Gross Domestic Product rose by 0.8% on the quarter, and 1.8% on the year. This matched market forecasts but, in the wake of some strong construction and export data for the same period, investors may have dared to hope for more. If so, they were out of luck. Still, the outcome is better than the first quarter’s respective gains of 0.3% and 1.7% andis arguably not too bad given Hurricane Debbie’s baleful impact on economic activity.
Still, the Australian Dollar slipped back under US$0.80 on the news after rising steadily this week. Falls were not heavy though and AUD/USD retains solid investor support.

The growth numbers come at a crucial juncture for the year’s Australian Dollar trade. Admittedly thanks as much to US Dollar weakness as anything else, AUD/USD has poked above a trading range which has limited progress in either direction for weeks.

However, as the pair pushes back towards its highs for 2017, which are also peaks not seen since 2015, the possible reaction of the Reserve Bank of Australia will be key.
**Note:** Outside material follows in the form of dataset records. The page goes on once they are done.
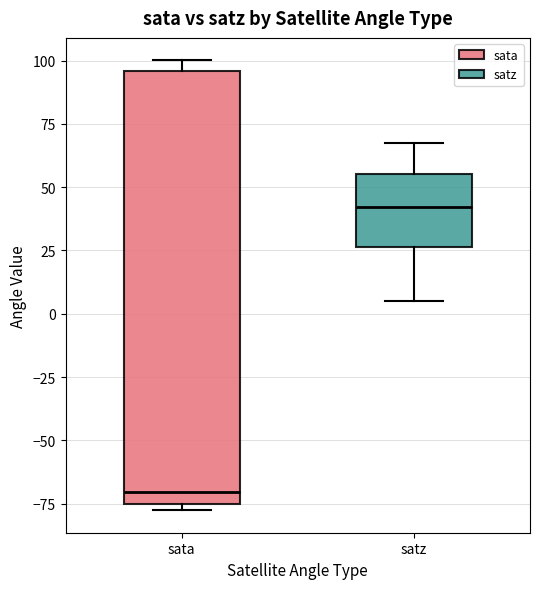

Reading left to right, transcribe this box plot: for each box, give where its median line is, the range the box spans, and where its two whiskers end, as read against the y-axis. The values are not printed on the chart, so give them approximately, as read against the axis.

sata: median -70, box -75 to 95, whiskers -80 to 100
satz: median 40, box 25 to 55, whiskers 5 to 65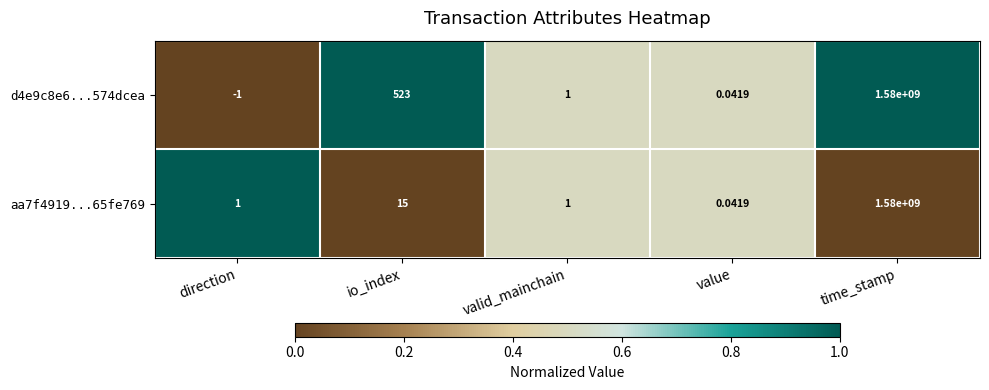

How many series are shown in this chart?

2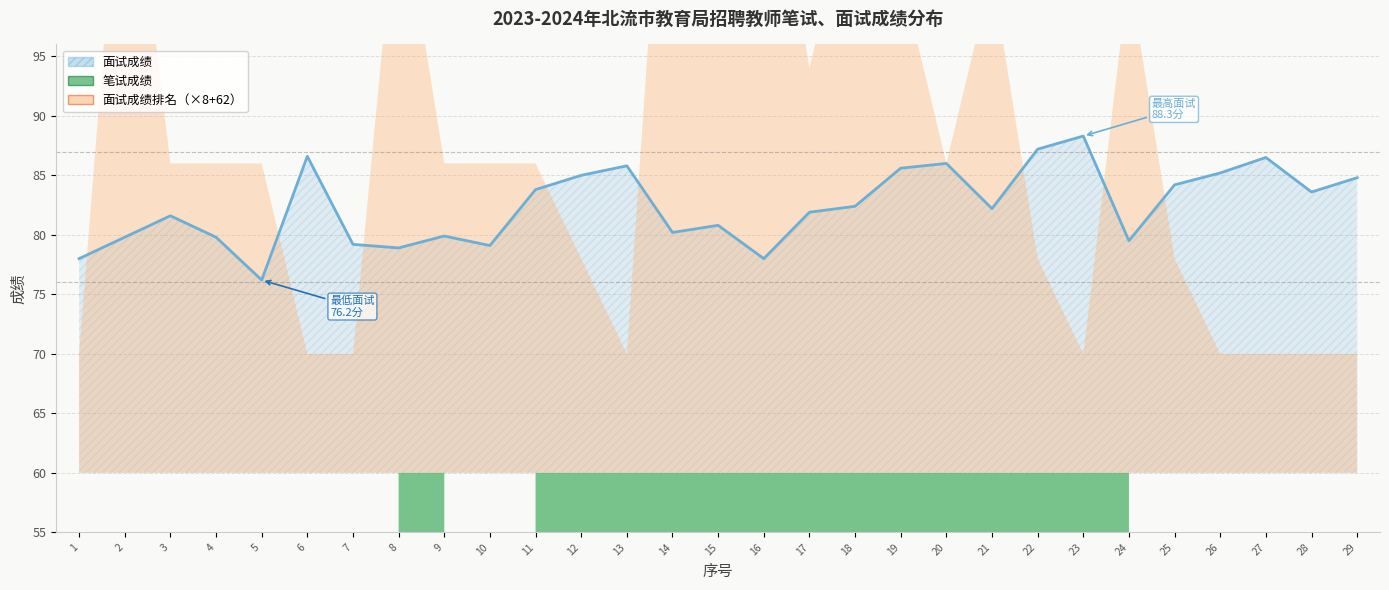

Where does the 面试成绩排名 series first go above 3?

2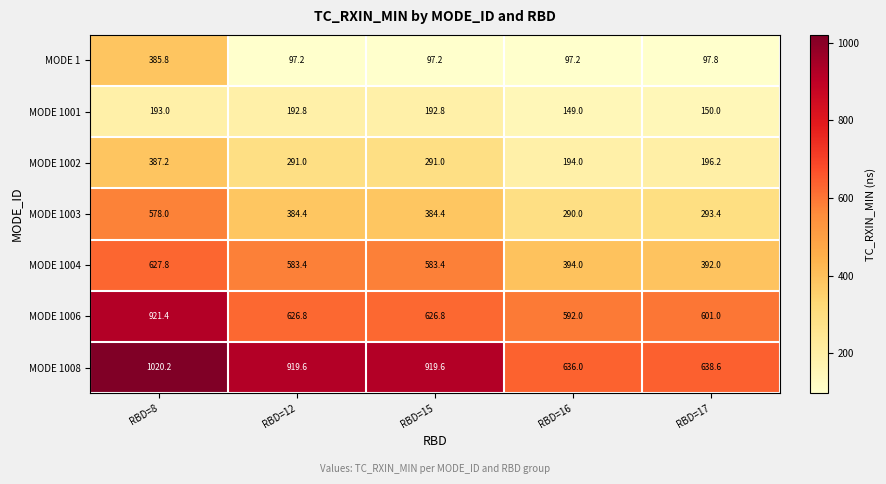

What is the total value across all series at RBD=16?

2352.2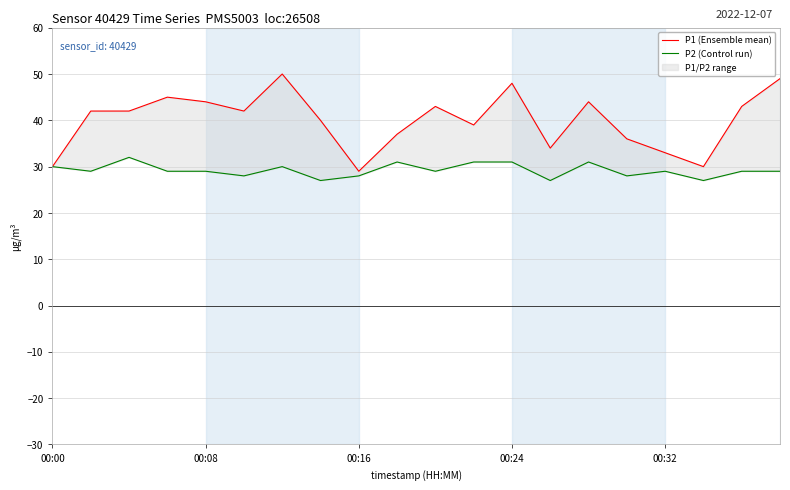

What is the difference between the P1 (Ensemble mean) values at 13 and 16?

1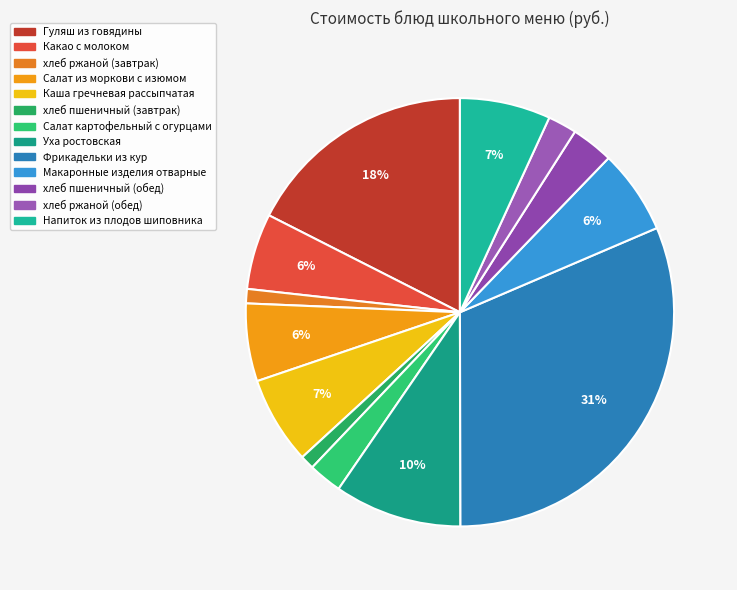

How many segments does this pie chart have?

13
The RBA is not comfortable with the Aussie’s altitude which it sees as threatening both domestic growth and its own inflation-target mandate.
It reminded us of all this on Tuesday after leaving interest rates on hold at record lows. Of course, the RBA will also often admit that US Dollar weakness is beyond its control and, if it sticks to that line bulls may be emboldened. However, it seems at least as likely that more forceful jawboning against Aussie strength will be hears if those bulls push too far further.